● **TASKS AND EXERCISES**
[1] In the travel diary excerpt about Unstad and Eggum, how much was admission per person at the Lofotr Viking Museum?
[2] Write the next part of the travel diary excerpt about Unstad and Eggum, starting right after its last sentence.

● **TEXT EXCERPT**
++++++++++

Unstad – the next morning

In between all these visitors to our mountain viewpoint, and while Rob rode down the mountain and back, and then walked to the top of a nearby peak and back, I made use of the long stretch of abandoned road to perfect the art of casting a Danish 1 krone coin (only worth 10p if I lost it), having mastered tying it on securely.

We left this spot late afternoon and visited the Lofotr Viking Museum. Rob almost need resuscitation at the whopping 120 kr each admission (£12.50), but it was a really interesting place and we had a guide all to ourselves. It has left us wanting to know more about the Vikings, such as their interaction with the Sami people, their emigration to other lands, their forced conversion to Christianity, and their old Norse gods.

Viking gods and horse decorations (never dragons!)

After the museum we headed to the village of Eggum on the north coast, where the car park by the beach offered a view of the horizon over the sea which was uncluttered by headlands, villages or large islands with mountains. It was the perfect place to watch the sun set and rise, and the dozens of motorhomers, cars and hikers sharing the spot obviously all felt the same. The atmosphere, as the sun set at around 23:45, was almost partyish in a low-key sort of way – or maybe that was just the bottle of riesling we’d cracked open by way of celebrating a jolly good sunset and to fortify us to meet the sunrise some two and half hours later (not that it got dark in between).

++++++++++

● **LISTED RECORDS**
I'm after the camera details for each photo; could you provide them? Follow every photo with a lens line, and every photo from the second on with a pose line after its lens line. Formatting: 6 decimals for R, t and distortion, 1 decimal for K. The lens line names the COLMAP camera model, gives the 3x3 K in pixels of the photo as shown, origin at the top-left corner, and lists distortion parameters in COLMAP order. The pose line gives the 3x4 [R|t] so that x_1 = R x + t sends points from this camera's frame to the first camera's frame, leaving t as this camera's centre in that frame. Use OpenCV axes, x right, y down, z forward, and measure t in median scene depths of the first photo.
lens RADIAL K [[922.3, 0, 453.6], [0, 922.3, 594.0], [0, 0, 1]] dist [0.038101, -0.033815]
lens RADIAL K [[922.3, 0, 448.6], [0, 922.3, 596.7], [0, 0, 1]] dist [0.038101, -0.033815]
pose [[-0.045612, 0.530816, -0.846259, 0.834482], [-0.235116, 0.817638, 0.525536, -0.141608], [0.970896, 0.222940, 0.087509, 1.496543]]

++++++++++

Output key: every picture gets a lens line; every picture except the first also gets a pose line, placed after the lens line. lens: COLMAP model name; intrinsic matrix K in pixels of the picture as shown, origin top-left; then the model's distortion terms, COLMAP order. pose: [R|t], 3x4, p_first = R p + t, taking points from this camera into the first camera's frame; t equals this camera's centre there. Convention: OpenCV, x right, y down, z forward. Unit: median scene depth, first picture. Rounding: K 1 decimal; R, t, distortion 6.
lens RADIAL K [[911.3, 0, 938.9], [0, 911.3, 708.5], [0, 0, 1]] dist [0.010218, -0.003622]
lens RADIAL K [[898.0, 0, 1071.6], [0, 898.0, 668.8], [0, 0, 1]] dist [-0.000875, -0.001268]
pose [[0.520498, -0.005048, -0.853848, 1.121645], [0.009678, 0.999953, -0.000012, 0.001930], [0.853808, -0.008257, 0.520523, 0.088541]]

++++++++++

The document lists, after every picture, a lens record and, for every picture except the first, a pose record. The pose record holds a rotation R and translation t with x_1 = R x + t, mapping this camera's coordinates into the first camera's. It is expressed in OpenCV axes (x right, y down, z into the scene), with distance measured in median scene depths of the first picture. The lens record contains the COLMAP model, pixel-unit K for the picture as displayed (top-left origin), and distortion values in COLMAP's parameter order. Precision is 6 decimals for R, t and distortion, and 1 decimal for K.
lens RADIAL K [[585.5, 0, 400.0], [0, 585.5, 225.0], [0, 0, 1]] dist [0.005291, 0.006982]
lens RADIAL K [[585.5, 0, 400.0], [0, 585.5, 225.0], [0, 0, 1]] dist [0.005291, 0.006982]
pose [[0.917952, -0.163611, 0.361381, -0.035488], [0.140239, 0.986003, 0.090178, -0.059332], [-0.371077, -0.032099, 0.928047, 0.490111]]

++++++++++

● **ANSWER LIST**
[1] 120 kr each, or £12.50.

[2]
Then, on Sunday, a British guy cycled past us at Eggum and started chatting. It turned out he was from Leicestershire – Barwell, a village just next door to where we’d both worked at some time or other - which only goes to show that it is indeed a small world.

Eggum sunset and sunrise

Eggum was also the site for another one of the 33 Artscape Nordland sculptures. We’d passed a few already on the Lofotens. On Moskenes we must have parked near one of them about three times – apparently “Laurel Leaves” – but missed it. However, if you are ever on the E10 between Raine and the Sund turn there’s a large car park with a view point and the toilets there are a work of art in themselves. “Epitaph”, on Flakstadøya, was a round stone wall about 8 ft high, but we’d picked up a couple of hitch-hikers at that point and didn’t stop at the sculpture. At Eggum there’s a gentle walk about half a kilometre along the headland from the car park to a sculpture by Marcus Raetz, called “Head” which is, as titled, a head, mounted on a metre high pole. Viewed from different angles it is variously a head in profile, an interesting set of carved lines and a head upside down. I (Lesley) liked it, but it was a lot smaller than it seemed in the clever photography of the tourist brochures.

The Head – Four of the sixteen different views

From Eggum we moved a tiny distance up the southern Vestvågøya coast, where the bays proved shallower and no good for fishing. Doubling back on ourselves a bit, we crossed over the straight to the southern flank of Gimsøy, and then on to Austvågøy – the last island that counts as part of the Lofoten chain. We took the minor road towards Brenna, where we tried fishing off a quay, this time with some success. No actual fish, but no tangled line, decent casts and very few instances of getting caught in weed. We found a lovely wild camping spot from where we watched another great sunset, only this time one our own, rather than with a whole car park of folk. Still having no success on the hunting front, we turned to gathering instead. Rob had seen an advertisement for locals to pick sea snails for restaurants, so we decided they must be good and collected some for our own version of pasta and clams – in this case the seafood being good old winkles.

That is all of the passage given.